Income inequality has been rising around the world, with median wealth falling in most markets analyzed by Swiss bank UBS, and income inequality across the world has also fallen. said the annual World Wealth Report 2025, published on Tuesday.

According to the report, personal wealth in 2025 grew at the fastest pace in years, creating nearly one million new millionaires in US dollars. The Swiss bank analyzed 56 markets, estimated to represent more than 92 percent of the world’s wealth.
Total personal wealth rose 10.8 percent last year, up from 4.6 percent in 2024 and 4.2 percent in 2023. UBS attributed the growth to strong financial markets.
The report noted that there will be more millionaires everywhere “than ever before” in 2025. The United States, where more than 440,000 people became new millionaires in US dollars, accounted for nearly half of this growth.
In Europe, the UBS report found that wealth in dollar terms has grown disproportionately quickly, largely due to the decline in the value of the dollar against the euro in the past year.
But the report also sounded alarm bells, saying that while average wealth has risen, inequality has deepened since 2020. The bank added that average wealth, which better reflects average income, has fallen in most countries, highlighting the growing gap between the richest and the wider population.

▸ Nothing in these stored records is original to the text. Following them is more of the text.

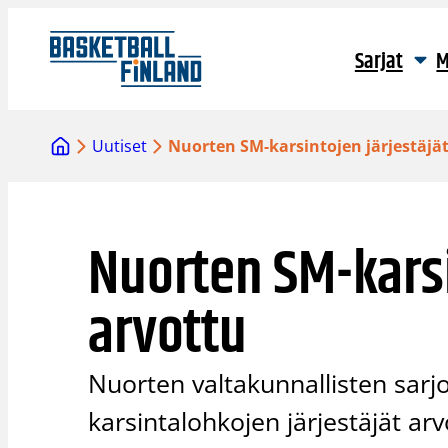
Siirry
sisältöön
Sarjat
M
Uutiset
Nuorten SM-karsintojen järjestäjä
Nuorten SM-karsi
arvottu
Nuorten valtakunnallisten sarjoj
karsintalohkojen järjestäjät arv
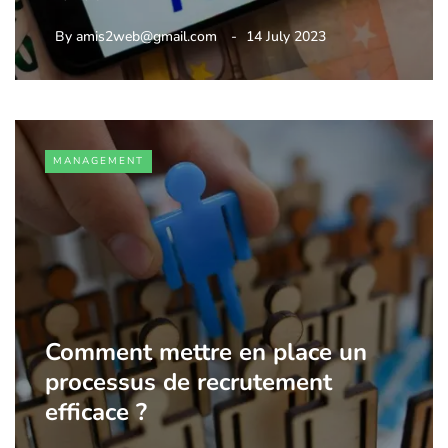
By
amis2web@gmail.com
14 July 2023
MANAGEMENT
Comment mettre en place un
processus de recrutement
efficace ?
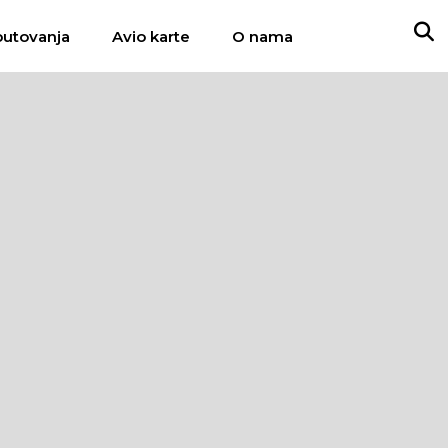
putovanja
Avio karte
O nama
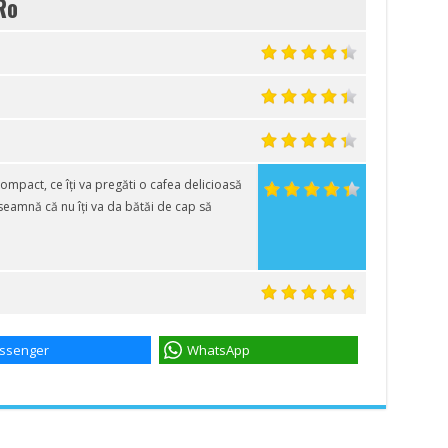
Ro
mpact, ce îți va pregăti o cafea delicioasă
înseamnă că nu îți va da bătăi de cap să
ssenger
WhatsApp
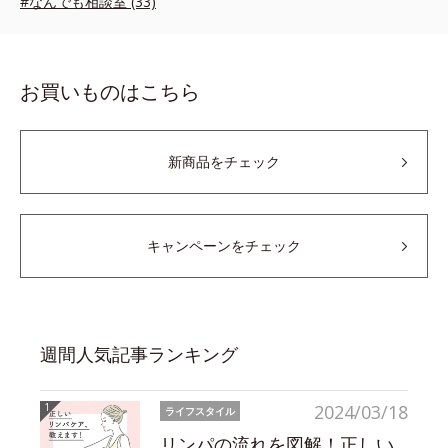
#なんでも相談室 (33)
お買いものはこちら
新商品をチェック
キャンペーンをチェック
週間人気記事ランキング
2024/03/18
ライフスタイル
リンパの流れを図解！正しい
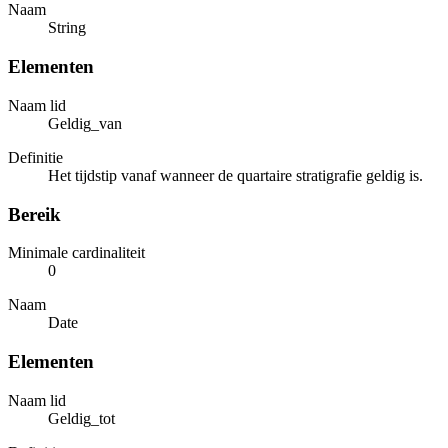
Naam
String
Elementen
Naam lid
Geldig_van
Definitie
Het tijdstip vanaf wanneer de quartaire stratigrafie geldig is.
Bereik
Minimale cardinaliteit
0
Naam
Date
Elementen
Naam lid
Geldig_tot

Growth is slow in the Asia-Pacific region
Wealth growth in the Asia-Pacific region lagged behind other regions last year, at just over 5.9 percent. The UBS report blamed currency effects and market dynamics for the slowdown in growth, but said the overall long-term trend in the region remains positive.

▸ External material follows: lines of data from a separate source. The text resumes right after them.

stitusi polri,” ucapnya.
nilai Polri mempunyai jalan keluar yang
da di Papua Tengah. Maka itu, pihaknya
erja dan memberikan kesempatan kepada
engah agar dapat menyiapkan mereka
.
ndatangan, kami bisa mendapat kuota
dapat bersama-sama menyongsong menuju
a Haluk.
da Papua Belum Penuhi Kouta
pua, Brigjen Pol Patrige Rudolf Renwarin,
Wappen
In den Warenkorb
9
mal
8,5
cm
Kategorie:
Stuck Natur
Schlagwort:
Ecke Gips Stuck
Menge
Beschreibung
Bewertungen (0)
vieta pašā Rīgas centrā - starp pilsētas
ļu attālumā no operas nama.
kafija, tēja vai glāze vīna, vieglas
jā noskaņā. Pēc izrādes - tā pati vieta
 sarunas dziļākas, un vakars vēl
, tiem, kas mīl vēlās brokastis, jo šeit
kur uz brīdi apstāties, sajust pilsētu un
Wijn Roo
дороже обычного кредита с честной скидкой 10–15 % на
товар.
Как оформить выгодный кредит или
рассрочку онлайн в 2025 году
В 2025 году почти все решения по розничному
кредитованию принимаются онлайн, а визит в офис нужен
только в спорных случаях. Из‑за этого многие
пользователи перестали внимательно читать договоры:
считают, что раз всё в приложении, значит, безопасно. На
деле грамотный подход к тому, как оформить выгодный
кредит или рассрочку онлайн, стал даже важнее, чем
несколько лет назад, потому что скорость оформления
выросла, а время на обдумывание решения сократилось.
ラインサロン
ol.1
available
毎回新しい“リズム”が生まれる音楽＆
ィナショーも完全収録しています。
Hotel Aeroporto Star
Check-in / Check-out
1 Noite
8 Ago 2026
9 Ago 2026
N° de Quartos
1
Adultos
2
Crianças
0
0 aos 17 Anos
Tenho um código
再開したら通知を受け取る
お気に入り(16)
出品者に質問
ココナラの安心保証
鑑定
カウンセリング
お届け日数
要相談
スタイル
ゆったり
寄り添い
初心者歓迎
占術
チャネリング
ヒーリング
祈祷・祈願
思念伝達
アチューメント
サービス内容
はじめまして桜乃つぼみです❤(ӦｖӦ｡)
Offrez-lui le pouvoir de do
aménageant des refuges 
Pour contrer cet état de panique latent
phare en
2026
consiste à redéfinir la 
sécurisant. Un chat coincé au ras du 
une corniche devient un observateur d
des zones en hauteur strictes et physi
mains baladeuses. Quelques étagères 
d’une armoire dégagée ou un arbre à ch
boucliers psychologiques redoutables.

The region includes most high-net-worth individuals based in Greater China and Southeast Asia.
The United States has expanded its share of global wealth since 2024. It is now home to 35.7 percent of the personal wealth found in the UBS sample. western
This is followed by Europe at just under 22 percent. Greater China, aided by its large population, comes next with 18.5 percent, although its share is slightly lower than it was in 2024.
Thus, only two markets – the United States and Greater China – still together represent home to more than half of the world’s personal wealth.

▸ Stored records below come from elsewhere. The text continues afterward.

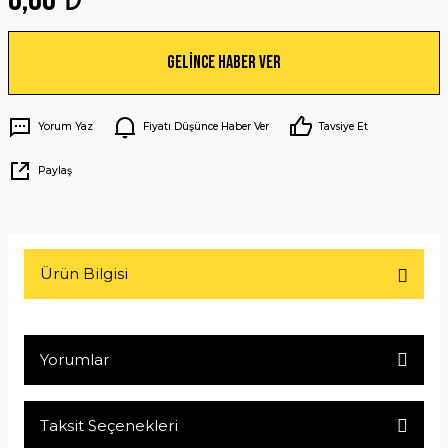
Gelince Haber Ver
Yorum Yaz
Fiyatı Düşünce Haber Ver
Tavsiye Et
Paylaş
Ürün Bilgisi
Yorumlar
Taksit Seçenekleri
Bu ürüne ilk yorumu siz yapın!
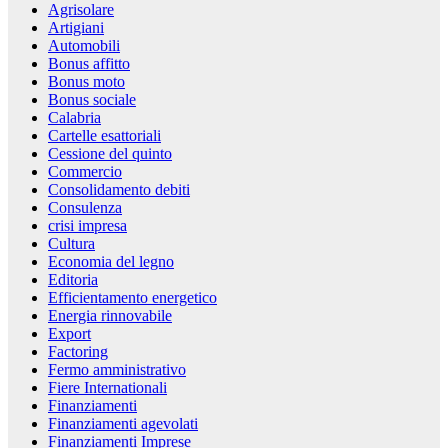
Agrisolare
Artigiani
Automobili
Bonus affitto
Bonus moto
Bonus sociale
Calabria
Cartelle esattoriali
Cessione del quinto
Commercio
Consolidamento debiti
Consulenza
crisi impresa
Cultura
Economia del legno
Editoria
Efficientamento energetico
Energia rinnovabile
Export
Factoring
Fermo amministrativo
Fiere Internationali
Finanziamenti
Finanziamenti agevolati
Finanziamenti Imprese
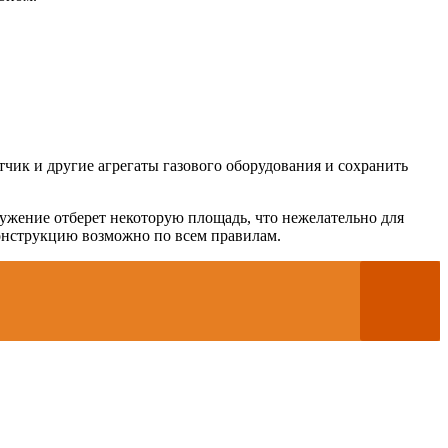
тчик и другие агрегаты газового оборудования и сохранить
ружение отберет некоторую площадь, что нежелательно для
конструкцию возможно по всем правилам.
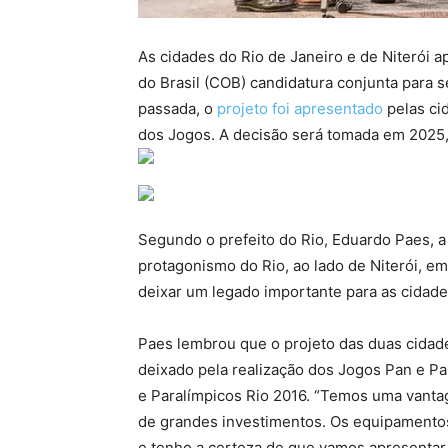
As cidades do Rio de Janeiro e de Niterói a
do Brasil (COB) candidatura conjunta para
passada, o
projeto foi apresentado
pelas ci
dos Jogos. A decisão será tomada em 2025,
Segundo o prefeito do Rio, Eduardo Paes, a
protagonismo do Rio, ao lado de Niterói, e
deixar um legado importante para as cidades
Paes lembrou que o projeto das duas cidade
deixado pela realização dos Jogos Pan e P
e Paralímpicos Rio 2016. “Temos uma vanta
de grandes investimentos. Os equipamentos
e tenho a certeza de que vamos apresentar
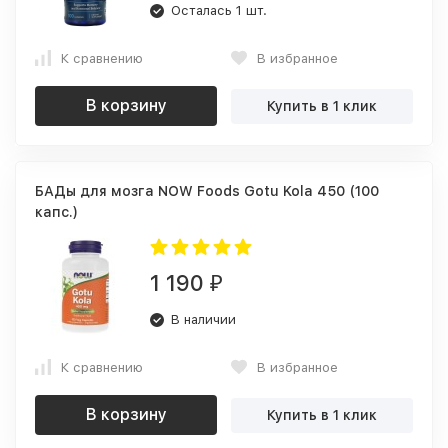
Осталась 1 шт.
К сравнению
В избранное
В корзину
Купить в 1 клик
БАДы для мозга NOW Foods Gotu Kola 450 (100
капс.)
1 190
₽
В наличии
К сравнению
В избранное
В корзину
Купить в 1 клик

But when it comes to measuring inequality through the Gini coefficient, the UAE is the most unequal country in the world according to the report, with a Gini score of 0.82. And he follows him Russia with a score of 0.82, South Africa and Brazil with a score of 0.81, Saudi Arabia with a score of 0.78, and the United States with a score of 0.77. Sweden and India follow the top six with a Gini score of 0.74.
The Gini coefficient, a number between 0 and 1, measures the distribution of wealth across a population. The lower the score, the more evenly the wealth is distributed, and vice versa.